--- Data to process ---

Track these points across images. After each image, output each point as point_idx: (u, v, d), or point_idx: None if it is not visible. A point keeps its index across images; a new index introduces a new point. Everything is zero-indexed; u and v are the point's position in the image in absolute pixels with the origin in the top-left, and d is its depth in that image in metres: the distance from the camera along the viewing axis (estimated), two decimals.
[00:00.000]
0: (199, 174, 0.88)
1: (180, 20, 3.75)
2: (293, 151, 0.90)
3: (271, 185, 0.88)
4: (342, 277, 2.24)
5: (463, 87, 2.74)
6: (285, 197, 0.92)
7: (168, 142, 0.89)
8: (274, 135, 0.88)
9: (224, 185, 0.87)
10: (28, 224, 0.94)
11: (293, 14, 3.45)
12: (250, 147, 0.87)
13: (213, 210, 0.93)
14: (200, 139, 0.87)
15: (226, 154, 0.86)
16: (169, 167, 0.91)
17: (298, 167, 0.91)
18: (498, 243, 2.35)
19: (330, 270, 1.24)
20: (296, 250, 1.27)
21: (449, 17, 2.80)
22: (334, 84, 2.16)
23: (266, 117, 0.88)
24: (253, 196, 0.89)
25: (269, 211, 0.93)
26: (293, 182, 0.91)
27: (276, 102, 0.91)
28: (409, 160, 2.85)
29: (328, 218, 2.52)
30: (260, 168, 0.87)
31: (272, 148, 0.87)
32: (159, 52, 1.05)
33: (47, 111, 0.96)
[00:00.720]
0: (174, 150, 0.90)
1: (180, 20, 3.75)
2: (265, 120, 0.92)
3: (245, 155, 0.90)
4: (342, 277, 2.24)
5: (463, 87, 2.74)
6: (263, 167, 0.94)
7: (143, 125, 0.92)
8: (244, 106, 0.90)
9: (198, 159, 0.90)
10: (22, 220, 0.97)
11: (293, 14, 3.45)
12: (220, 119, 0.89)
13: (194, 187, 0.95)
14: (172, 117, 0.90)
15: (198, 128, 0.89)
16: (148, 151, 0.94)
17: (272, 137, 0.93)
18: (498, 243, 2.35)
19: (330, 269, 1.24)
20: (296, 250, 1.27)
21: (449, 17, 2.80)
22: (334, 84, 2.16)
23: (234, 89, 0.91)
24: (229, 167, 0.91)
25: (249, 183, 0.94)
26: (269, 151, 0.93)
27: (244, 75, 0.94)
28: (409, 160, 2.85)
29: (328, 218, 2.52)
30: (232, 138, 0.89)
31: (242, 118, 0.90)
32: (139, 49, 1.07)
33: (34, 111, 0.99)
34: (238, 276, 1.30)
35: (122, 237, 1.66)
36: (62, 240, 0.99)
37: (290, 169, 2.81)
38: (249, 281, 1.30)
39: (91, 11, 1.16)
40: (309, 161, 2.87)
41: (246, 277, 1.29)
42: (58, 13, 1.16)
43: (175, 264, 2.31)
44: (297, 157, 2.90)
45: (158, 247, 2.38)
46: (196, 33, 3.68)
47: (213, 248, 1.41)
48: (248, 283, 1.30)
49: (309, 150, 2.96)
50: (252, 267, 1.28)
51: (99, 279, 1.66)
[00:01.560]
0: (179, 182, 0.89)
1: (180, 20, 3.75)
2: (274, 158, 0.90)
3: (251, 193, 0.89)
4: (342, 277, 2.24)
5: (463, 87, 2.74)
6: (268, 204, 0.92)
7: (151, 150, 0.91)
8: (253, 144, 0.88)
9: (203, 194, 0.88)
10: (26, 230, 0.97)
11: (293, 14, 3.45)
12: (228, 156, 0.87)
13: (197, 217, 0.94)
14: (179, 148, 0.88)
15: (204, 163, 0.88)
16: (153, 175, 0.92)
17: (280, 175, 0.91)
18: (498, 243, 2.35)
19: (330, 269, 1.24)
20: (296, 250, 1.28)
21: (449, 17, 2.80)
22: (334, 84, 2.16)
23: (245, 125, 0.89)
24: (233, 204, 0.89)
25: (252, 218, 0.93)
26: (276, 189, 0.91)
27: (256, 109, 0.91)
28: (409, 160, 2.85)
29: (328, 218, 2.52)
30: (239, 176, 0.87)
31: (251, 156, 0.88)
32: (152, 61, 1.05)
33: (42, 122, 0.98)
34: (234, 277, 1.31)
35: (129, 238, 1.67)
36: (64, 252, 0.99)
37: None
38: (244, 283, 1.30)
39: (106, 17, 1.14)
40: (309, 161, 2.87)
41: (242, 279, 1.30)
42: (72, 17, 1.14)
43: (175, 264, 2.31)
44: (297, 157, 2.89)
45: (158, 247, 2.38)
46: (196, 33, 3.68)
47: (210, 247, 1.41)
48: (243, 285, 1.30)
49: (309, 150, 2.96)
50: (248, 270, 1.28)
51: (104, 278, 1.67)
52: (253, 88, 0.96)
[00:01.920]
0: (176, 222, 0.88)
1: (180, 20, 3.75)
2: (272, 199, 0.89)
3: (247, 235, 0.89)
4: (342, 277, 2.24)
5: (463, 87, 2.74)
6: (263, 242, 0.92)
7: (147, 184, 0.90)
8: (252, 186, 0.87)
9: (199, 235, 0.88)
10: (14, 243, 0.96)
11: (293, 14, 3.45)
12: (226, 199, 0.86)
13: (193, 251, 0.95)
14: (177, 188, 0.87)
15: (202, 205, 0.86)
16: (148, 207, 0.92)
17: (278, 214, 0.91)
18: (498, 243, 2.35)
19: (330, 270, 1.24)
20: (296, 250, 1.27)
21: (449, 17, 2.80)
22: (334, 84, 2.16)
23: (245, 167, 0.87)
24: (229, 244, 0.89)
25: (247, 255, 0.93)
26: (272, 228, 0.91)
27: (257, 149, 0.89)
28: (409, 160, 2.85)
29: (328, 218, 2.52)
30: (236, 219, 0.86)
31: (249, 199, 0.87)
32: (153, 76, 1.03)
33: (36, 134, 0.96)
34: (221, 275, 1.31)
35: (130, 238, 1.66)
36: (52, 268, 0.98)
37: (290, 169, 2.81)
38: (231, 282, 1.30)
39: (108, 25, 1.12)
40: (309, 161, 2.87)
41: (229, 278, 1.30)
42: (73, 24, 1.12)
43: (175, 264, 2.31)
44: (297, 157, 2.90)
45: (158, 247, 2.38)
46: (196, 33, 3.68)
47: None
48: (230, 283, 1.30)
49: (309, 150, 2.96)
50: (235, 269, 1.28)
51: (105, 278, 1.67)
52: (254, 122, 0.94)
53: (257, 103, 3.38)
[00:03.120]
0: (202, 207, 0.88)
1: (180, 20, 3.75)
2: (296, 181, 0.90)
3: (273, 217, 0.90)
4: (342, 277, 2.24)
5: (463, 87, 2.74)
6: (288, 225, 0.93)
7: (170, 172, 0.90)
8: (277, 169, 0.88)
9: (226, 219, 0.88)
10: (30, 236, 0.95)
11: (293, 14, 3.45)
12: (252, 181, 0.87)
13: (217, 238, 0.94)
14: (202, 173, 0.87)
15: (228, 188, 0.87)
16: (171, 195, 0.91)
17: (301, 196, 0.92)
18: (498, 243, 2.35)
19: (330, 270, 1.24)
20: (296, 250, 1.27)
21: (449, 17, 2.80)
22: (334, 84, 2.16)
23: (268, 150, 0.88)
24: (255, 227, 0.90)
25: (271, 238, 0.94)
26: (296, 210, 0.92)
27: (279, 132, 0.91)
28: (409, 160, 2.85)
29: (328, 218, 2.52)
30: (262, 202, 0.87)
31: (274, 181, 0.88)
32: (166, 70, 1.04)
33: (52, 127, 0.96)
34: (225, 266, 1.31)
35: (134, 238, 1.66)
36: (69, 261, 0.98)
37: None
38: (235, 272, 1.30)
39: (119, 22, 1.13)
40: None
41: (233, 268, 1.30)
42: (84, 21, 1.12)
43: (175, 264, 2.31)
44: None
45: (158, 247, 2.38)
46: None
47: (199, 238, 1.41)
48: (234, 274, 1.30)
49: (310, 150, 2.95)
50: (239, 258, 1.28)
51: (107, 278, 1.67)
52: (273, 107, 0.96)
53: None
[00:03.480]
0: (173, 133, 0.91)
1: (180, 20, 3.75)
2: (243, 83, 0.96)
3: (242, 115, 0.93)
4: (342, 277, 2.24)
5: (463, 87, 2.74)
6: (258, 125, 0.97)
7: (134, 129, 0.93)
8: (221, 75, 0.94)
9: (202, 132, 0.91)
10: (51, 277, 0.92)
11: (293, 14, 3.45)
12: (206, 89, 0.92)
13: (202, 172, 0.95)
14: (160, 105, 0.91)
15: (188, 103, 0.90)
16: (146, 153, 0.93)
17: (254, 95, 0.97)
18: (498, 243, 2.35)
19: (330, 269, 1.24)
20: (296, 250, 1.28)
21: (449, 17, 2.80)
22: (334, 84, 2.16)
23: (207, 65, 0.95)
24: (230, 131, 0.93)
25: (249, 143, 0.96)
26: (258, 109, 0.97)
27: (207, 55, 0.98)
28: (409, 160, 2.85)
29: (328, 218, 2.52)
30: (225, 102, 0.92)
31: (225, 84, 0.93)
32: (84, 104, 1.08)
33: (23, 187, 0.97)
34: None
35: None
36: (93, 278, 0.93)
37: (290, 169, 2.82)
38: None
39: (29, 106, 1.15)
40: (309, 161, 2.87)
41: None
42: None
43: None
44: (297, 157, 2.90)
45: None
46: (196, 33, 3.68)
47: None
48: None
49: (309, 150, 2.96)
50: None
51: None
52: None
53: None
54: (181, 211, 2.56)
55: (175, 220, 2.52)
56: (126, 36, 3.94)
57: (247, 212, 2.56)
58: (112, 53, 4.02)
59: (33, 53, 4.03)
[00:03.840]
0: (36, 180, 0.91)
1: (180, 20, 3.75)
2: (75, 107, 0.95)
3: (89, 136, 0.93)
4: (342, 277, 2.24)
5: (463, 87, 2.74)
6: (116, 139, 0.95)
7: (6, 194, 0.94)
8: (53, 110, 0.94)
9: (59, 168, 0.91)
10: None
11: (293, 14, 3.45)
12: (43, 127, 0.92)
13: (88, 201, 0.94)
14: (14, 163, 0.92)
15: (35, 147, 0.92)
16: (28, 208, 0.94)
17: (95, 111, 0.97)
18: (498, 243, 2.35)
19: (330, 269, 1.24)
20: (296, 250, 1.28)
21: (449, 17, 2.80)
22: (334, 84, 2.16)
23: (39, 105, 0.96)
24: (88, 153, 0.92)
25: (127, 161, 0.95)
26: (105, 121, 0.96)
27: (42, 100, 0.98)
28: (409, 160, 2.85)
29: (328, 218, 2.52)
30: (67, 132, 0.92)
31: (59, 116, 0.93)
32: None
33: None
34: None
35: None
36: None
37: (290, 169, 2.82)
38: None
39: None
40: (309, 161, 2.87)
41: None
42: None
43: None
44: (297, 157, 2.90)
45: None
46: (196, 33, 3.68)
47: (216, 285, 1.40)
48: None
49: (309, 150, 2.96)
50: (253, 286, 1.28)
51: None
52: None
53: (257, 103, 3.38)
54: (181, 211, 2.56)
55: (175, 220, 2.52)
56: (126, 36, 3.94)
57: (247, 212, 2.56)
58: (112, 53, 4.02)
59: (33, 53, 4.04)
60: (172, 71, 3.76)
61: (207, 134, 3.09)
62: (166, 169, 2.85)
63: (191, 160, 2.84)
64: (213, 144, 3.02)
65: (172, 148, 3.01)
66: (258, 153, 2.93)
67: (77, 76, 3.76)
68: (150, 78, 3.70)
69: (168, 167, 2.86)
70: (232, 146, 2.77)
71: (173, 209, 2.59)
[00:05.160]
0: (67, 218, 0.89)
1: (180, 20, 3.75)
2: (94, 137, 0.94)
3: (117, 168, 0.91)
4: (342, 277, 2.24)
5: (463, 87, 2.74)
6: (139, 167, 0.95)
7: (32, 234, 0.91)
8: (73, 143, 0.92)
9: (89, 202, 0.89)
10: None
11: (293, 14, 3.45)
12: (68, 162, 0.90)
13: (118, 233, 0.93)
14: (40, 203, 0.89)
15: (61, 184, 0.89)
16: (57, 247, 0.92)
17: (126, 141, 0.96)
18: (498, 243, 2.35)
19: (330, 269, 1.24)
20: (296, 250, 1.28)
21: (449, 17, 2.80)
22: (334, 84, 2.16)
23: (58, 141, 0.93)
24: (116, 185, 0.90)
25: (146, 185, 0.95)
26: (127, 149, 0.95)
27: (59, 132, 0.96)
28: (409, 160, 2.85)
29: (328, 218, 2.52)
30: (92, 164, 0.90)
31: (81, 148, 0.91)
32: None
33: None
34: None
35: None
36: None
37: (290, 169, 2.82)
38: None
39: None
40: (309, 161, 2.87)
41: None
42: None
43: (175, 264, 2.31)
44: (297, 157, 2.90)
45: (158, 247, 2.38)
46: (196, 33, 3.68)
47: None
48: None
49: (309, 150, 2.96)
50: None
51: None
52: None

---

Your task:
Nothing but the lines from the line that contains "60: (172, 71, 3.76)" to the last line of the records above should appear in the answer; please copy them exactly.

Response for this exercise:
60: (172, 71, 3.76)
61: (207, 134, 3.09)
62: (166, 169, 2.85)
63: (191, 160, 2.84)
64: (213, 144, 3.02)
65: (172, 148, 3.01)
66: (258, 153, 2.93)
67: (77, 76, 3.76)
68: (150, 78, 3.70)
69: (168, 167, 2.86)
70: (232, 146, 2.77)
71: (173, 209, 2.59)
[00:05.160]
0: (67, 218, 0.89)
1: (180, 20, 3.75)
2: (94, 137, 0.94)
3: (117, 168, 0.91)
4: (342, 277, 2.24)
5: (463, 87, 2.74)
6: (139, 167, 0.95)
7: (32, 234, 0.91)
8: (73, 143, 0.92)
9: (89, 202, 0.89)
10: None
11: (293, 14, 3.45)
12: (68, 162, 0.90)
13: (118, 233, 0.93)
14: (40, 203, 0.89)
15: (61, 184, 0.89)
16: (57, 247, 0.92)
17: (126, 141, 0.96)
18: (498, 243, 2.35)
19: (330, 269, 1.24)
20: (296, 250, 1.28)
21: (449, 17, 2.80)
22: (334, 84, 2.16)
23: (58, 141, 0.93)
24: (116, 185, 0.90)
25: (146, 185, 0.95)
26: (127, 149, 0.95)
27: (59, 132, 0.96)
28: (409, 160, 2.85)
29: (328, 218, 2.52)
30: (92, 164, 0.90)
31: (81, 148, 0.91)
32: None
33: None
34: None
35: None
36: None
37: (290, 169, 2.82)
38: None
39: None
40: (309, 161, 2.87)
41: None
42: None
43: (175, 264, 2.31)
44: (297, 157, 2.90)
45: (158, 247, 2.38)
46: (196, 33, 3.68)
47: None
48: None
49: (309, 150, 2.96)
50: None
51: None
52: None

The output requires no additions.